Una Tiana terca
Liam
Liam no podía creer todo lo que había pasado en menos de veinticuatro horas.
Tatiana con su lesión que la había dejado casi inmóvil, Malik y Nur enfrentándose a sus padres y huyendo de casa, y ahora un nuevo entrenador en el equipo… Todo parecía surrealista, como si el mundo hubiera decidido girar al doble de velocidad, y él no pudiera alcanzarlo.
Apolo no había soltado a Malik en toda la noche. Lo abrazaba con firmeza mientras dormían, temiendo que él volviera a quebrarse en cualquier momento. Sin embargo, Liam sabía que Malik era demasiado fuerte para dejarse vencer. Siempre encontraba la manera de salir adelante, aunque doliera.
Nur y Landon también se habían refugiado en su habitación, cerrando la puerta tras ellos. Cuando eso sucedió, Liam sintió cómo la presión en su pecho, esa opresión que lo había acompañado desde que escuchó los gritos en el auto, comenzaba a disiparse. Pensó en Landon, en cómo había soportado todo el peso para sostener a Nur en medio del caos. Tal vez Landon había sentido esa misma presión cuando Liam estaba preocupado por Tiana.
Tiana, por su parte, estaba extendida en la cama, la pierna apoyada en la almohada ortopédica. No podía moverse, ni abrazarse, ni cambiar de posición sin dolor. Lo único que podía hacer era respirar hondo y tratar de ignorar la incomodidad.

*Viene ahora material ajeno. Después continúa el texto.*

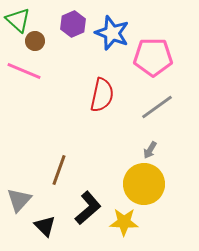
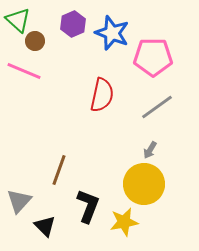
gray triangle: moved 1 px down
black L-shape: moved 2 px up; rotated 28 degrees counterclockwise
yellow star: rotated 12 degrees counterclockwise
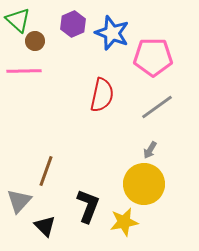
pink line: rotated 24 degrees counterclockwise
brown line: moved 13 px left, 1 px down
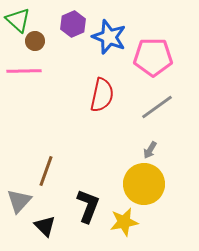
blue star: moved 3 px left, 4 px down
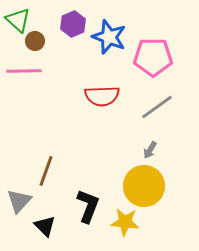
red semicircle: moved 1 px down; rotated 76 degrees clockwise
yellow circle: moved 2 px down
yellow star: moved 1 px right; rotated 16 degrees clockwise
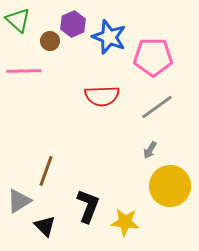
brown circle: moved 15 px right
yellow circle: moved 26 px right
gray triangle: rotated 16 degrees clockwise
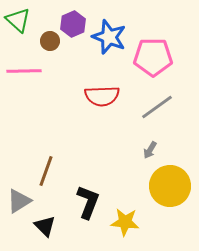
black L-shape: moved 4 px up
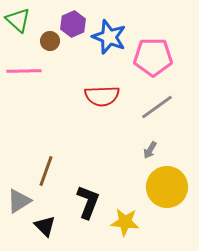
yellow circle: moved 3 px left, 1 px down
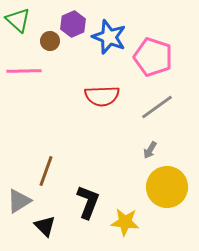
pink pentagon: rotated 18 degrees clockwise
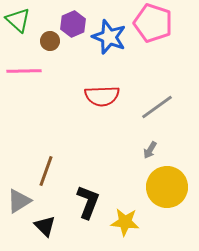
pink pentagon: moved 34 px up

Liam la observaba con el ceño fruncido. Sabía que no estaba contenta; esa mueca de desagrado no había desaparecido en toda la noche. Se inclinó y apoyó suavemente la cabeza sobre su abdomen, dejando que ella jugara con su cabello. Tiana, con movimientos lentos y cuidadosos, pasaba los dedos por su pelo, intentando calmarlo a él mientras él intentaba calmarla a ella.

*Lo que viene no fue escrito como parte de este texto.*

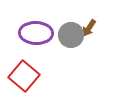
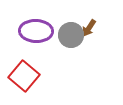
purple ellipse: moved 2 px up
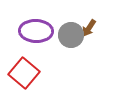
red square: moved 3 px up
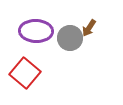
gray circle: moved 1 px left, 3 px down
red square: moved 1 px right
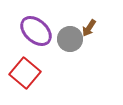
purple ellipse: rotated 40 degrees clockwise
gray circle: moved 1 px down
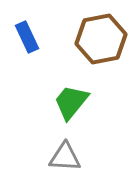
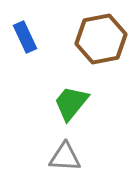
blue rectangle: moved 2 px left
green trapezoid: moved 1 px down
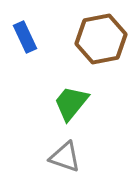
gray triangle: rotated 16 degrees clockwise
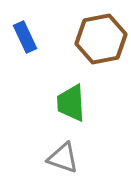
green trapezoid: rotated 42 degrees counterclockwise
gray triangle: moved 2 px left, 1 px down
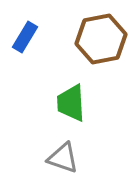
blue rectangle: rotated 56 degrees clockwise
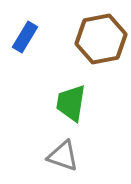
green trapezoid: rotated 12 degrees clockwise
gray triangle: moved 2 px up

—Maldita sea… —susurró Liam, más para sí que para ella—. Ojalá pudiera hacer algo más.
Tatiana soltó un pequeño suspiro, apenas audible, y murmuró con voz ronca:
—Haces más de lo que crees… solo con estar aquí.
Él le dio un leve apretón a su mano, y ella sonrió un poco, aunque sus ojos todavía reflejaban incomodidad y cansancio. Liam cerró los ojos, dejando que ese pequeño momento los anclará en medio de todo el caos. Porque fuera lo que fuera que viniera después, ahora tenían un respiro.
—Prométeme algo —dijo Tiana, con un hilo de voz—. Que no me dejarás sola… ni siquiera cuando todo se vuelva imposible.
—Nunca te dejaré sola —respondió Liam, con la firmeza que le costaba mantener en medio de tanto miedo—. Ni aunque el mundo entero se venga abajo.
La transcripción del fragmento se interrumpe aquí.